しかし、反田ネクタリンは栽培が極端に難しく、山梨を出る時には雨と風の多い九州での栽培は無理との宣告。植え付けて3年は「趣味の園芸ですか」とまで揶揄されたほど、失敗の連続でした。
結果がわかるのは1年に一度。さらに、色づきのために袋をはずすタイミングを間違えば、本来なら白から美しい赤へと変わる色も、緑から赤となると、にごった色合いとなります。それはまるで、キャンパスに絵を描くがごとく、まさに芸術作品を生み出す境地でした。
食べた人の声に、手応えを感じ始めたのは5年ほどたった頃。その希少価値と美味しさが伝わり、以降、注文完売が続いています。
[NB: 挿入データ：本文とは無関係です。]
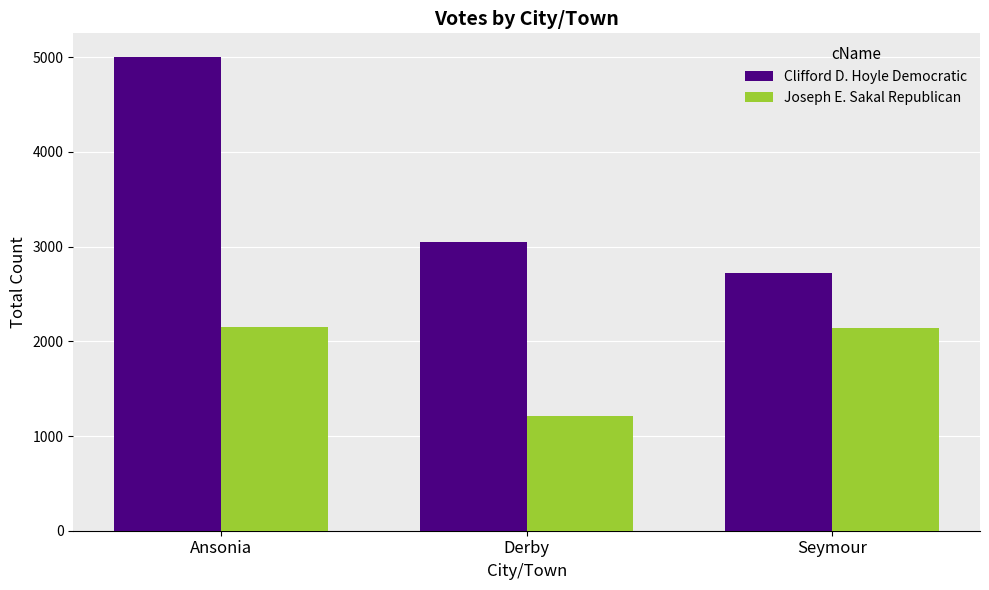

List the series in order of their peak value, highest first.

Clifford D. Hoyle Democratic, Joseph E. Sakal Republican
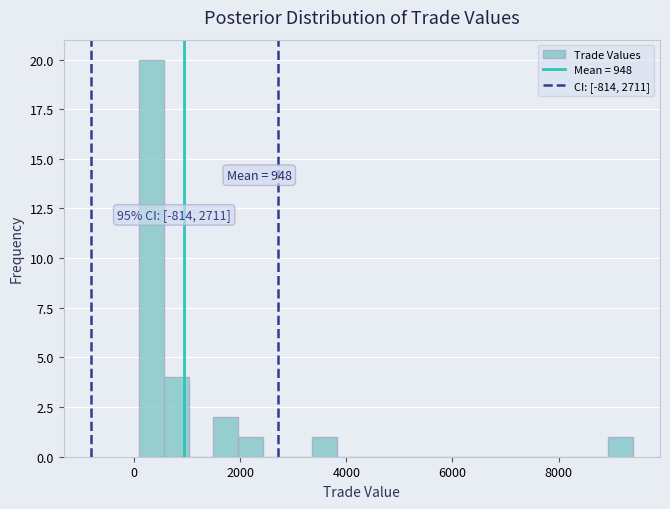

Read against the x-axis, roughly where is the centre of the tallest bar?

400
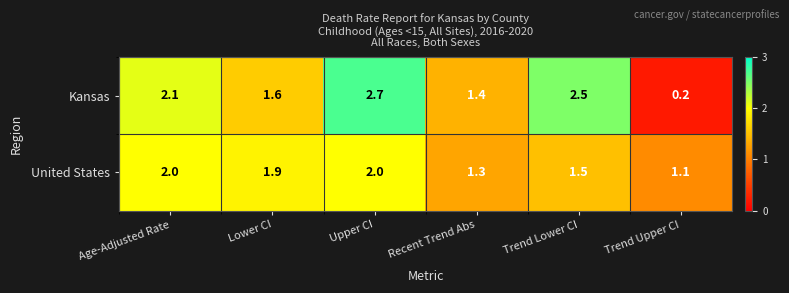

List the series in order of their peak value, highest first.

Kansas, United States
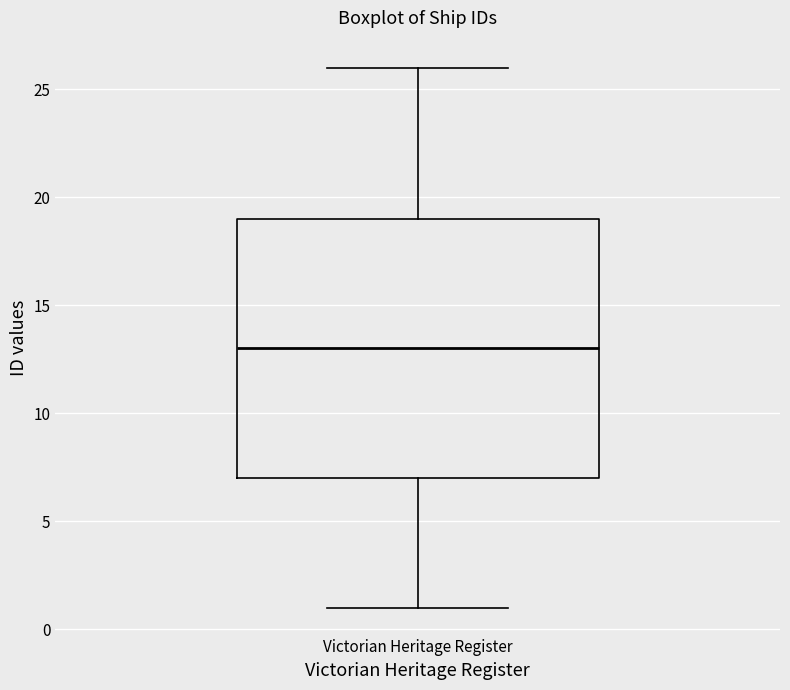

Read this box plot against the y-axis: the position of the median line, the range covered by the box, and the ends of both whiskers. The values are not printed on the chart, so give them approximately, as read against the axis.

median 13, box 7 to 19, whiskers 1 to 26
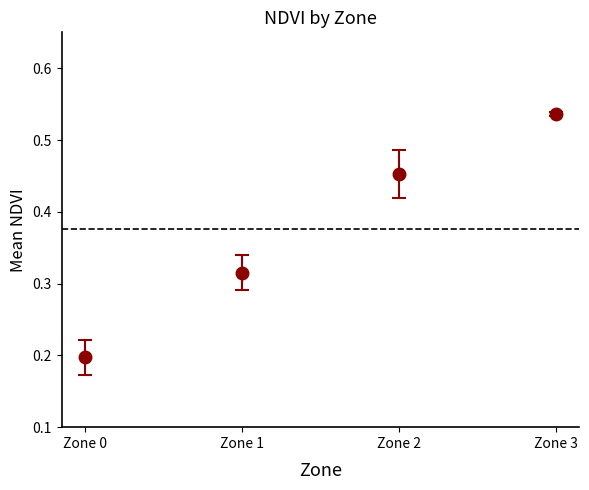

List the series in order of their peak value, highest first.

mean_NDVI, std_NDVI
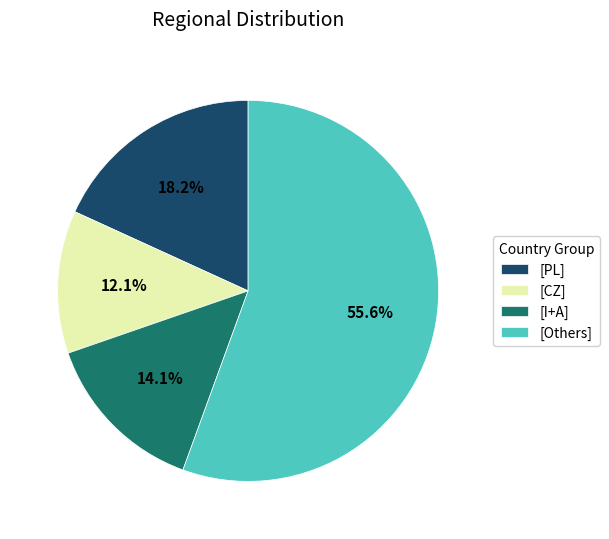

Combined, do [PL] and [I+A] account for over 50%?

No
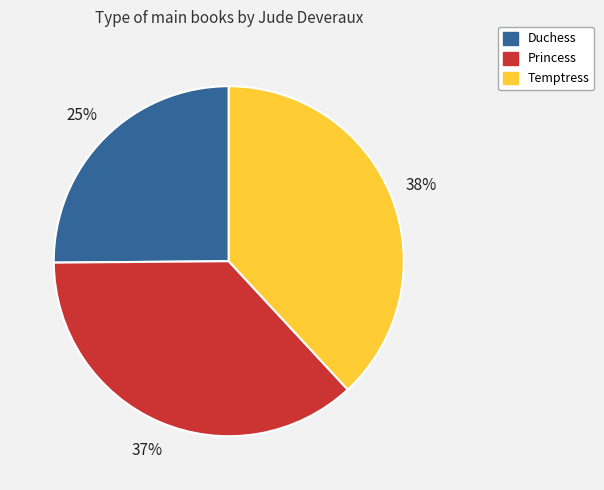

Approximately how many times larger is the value at Duchess compared to Princess?

0.7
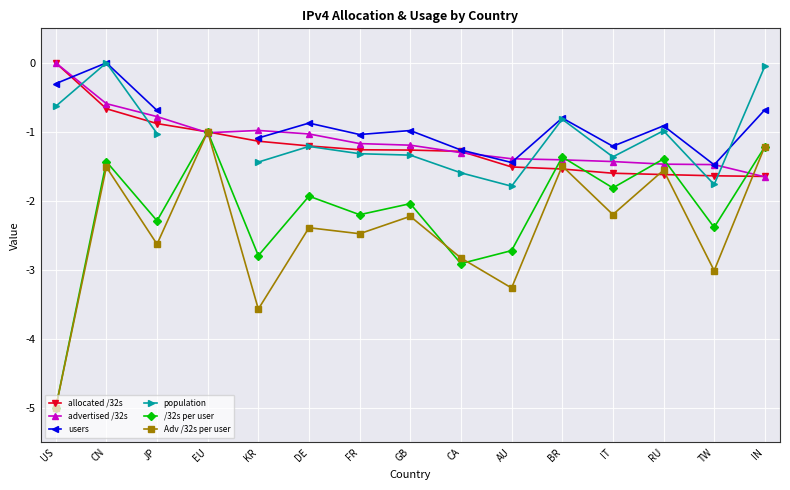

Is this an area chart (filled region under the line)?

No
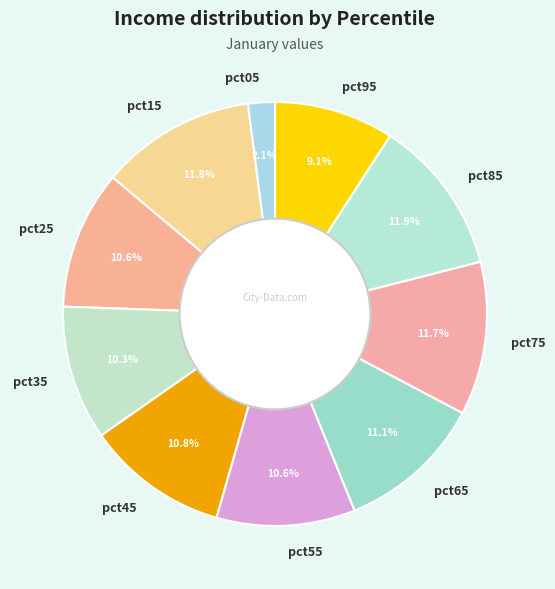

Between pct65 and pct35, which is larger?

pct65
アイスクリームも誕生し、そのさわやかな甘さは道の駅でも人気です。
昨今、果物ばなれが囁かれていますが、特に柿などは旬先取りという市場の中で早ちぎりの傾向があるために、「果物の本当の旬の美味しさを、伝えきれていないのでは」と話す信隆さん。観光柿狩りと産直を半世紀前からはじめていた田主丸では、旬を見極める力が養われていると言います。色を見極め、熟れ時期を見極める眼。温暖化による微妙な変化にも負けない眼。
その審美眼でお客様も増え、ネクタリンの栽培面積も今年から倍となりました。困難ながら、西日本で唯一という栽培に挑戦し続ける信隆さん。農のソムリエともいうべきこだわりで、旬の美味しさを追い求める、気鋭の農業後継者です。